Due to the U.S. agricultural system’s founding on land stolen from Indigenous people and reliance on the labor of enslaved Africans, environmental resources and burdens — as well as the power to make decisions about the environment — continue to be unequally distributed across communities.
The Food Project seeks to protect the environment and build power in communities where meat megacorporations externalize and concentrate the negative impacts of industrial animal agriculture — often in communities of color. We do this work in collaboration with the communities most directly impacted by the industry’s pollution.
Clean Air and Water
In traditional farming, manure produced by animals serves as fertilizer for their feed. Because industrial animal agriculture concentrates thousands of animals into as little land as possible, it produces an excess of manure that is then mismanaged in ways that pollute the surrounding land, water, and air. Just one industrial-sized hog facility can produce more waste than the entire city of Philadelphia does over the course of a year.
Unlike human waste, animal waste from industrial facilities is not treated. With more manure than can be spread on neighboring fields, manure is stored in enormous open pits commonly referred to as “lagoons.” Waste lagoons housing manure in massive quantities present consistent environmental threats.
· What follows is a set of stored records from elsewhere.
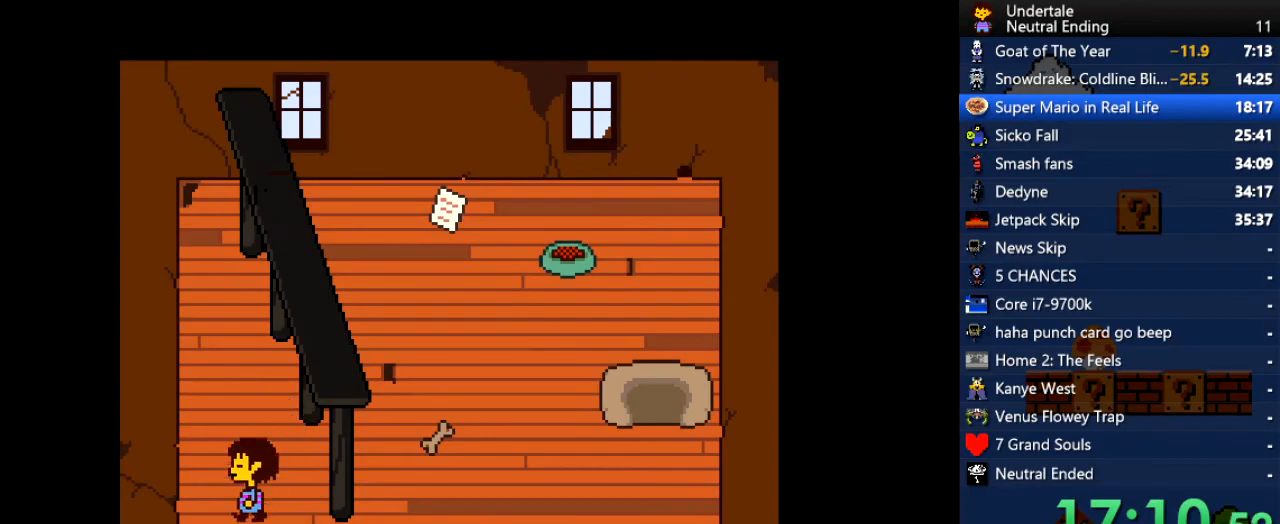
{"keys": ["down"], "events": []}
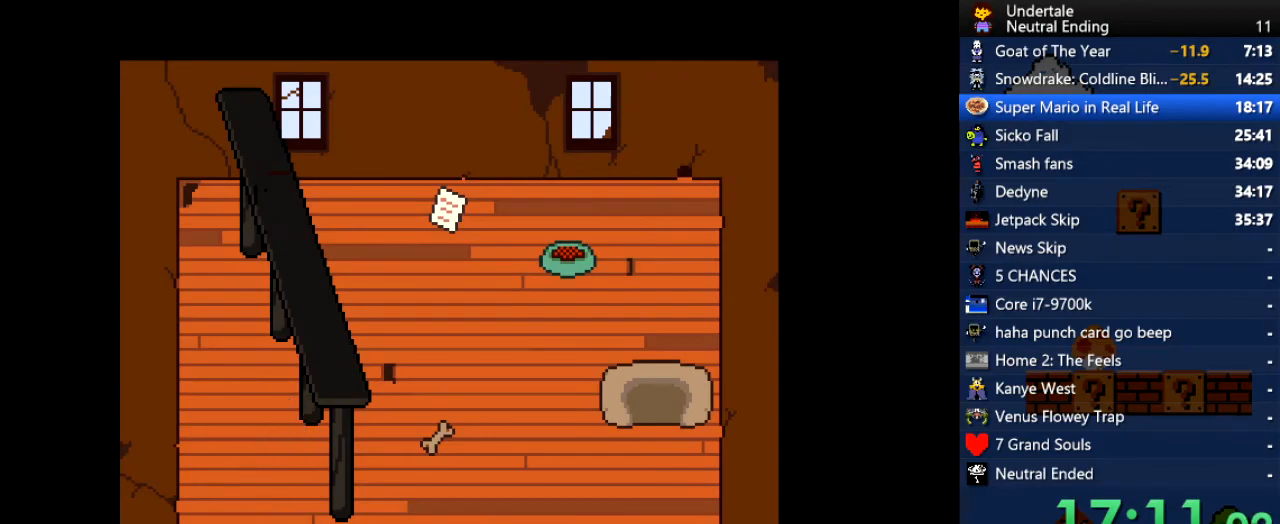
{"keys": ["right"], "events": [[114, "right", "down"], [434, "down", "up"]]}
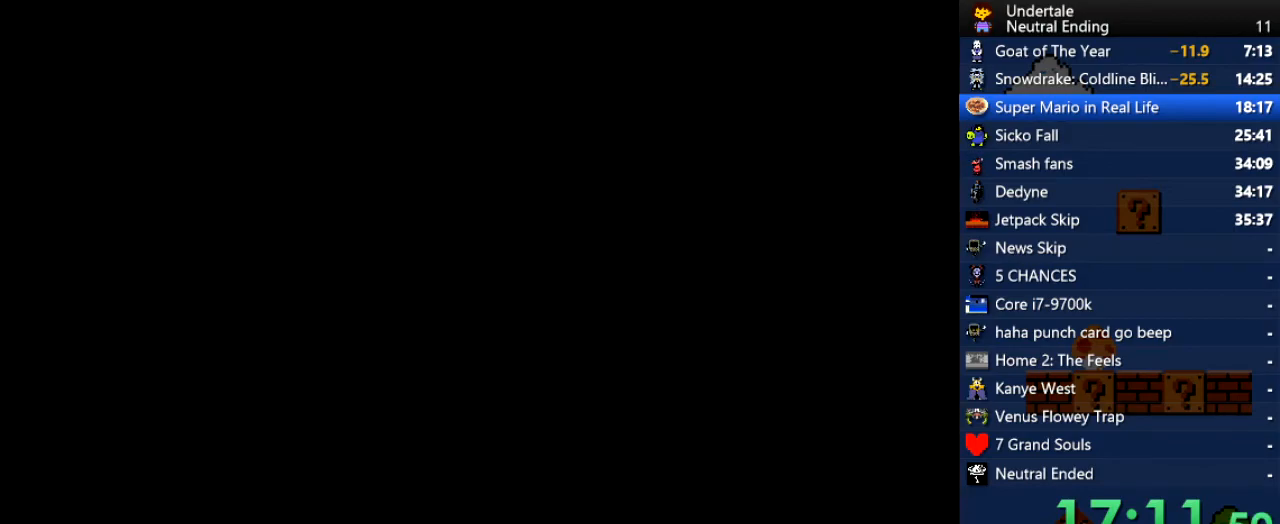
{"keys": ["right"], "events": []}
Manure from these lagoons can overflow during hurricanes and flooding, seep into the ground, and contaminate local groundwater – often the only source of water for rural communities. In some areas, waste is sprayed onto fields, resulting in odors, flies, and dangerous chemicals in the air community members breathe. In the Yakima Valley Dairy cases, the Court found that manure from livestock facilities should be regulated as solid and hazardous waste.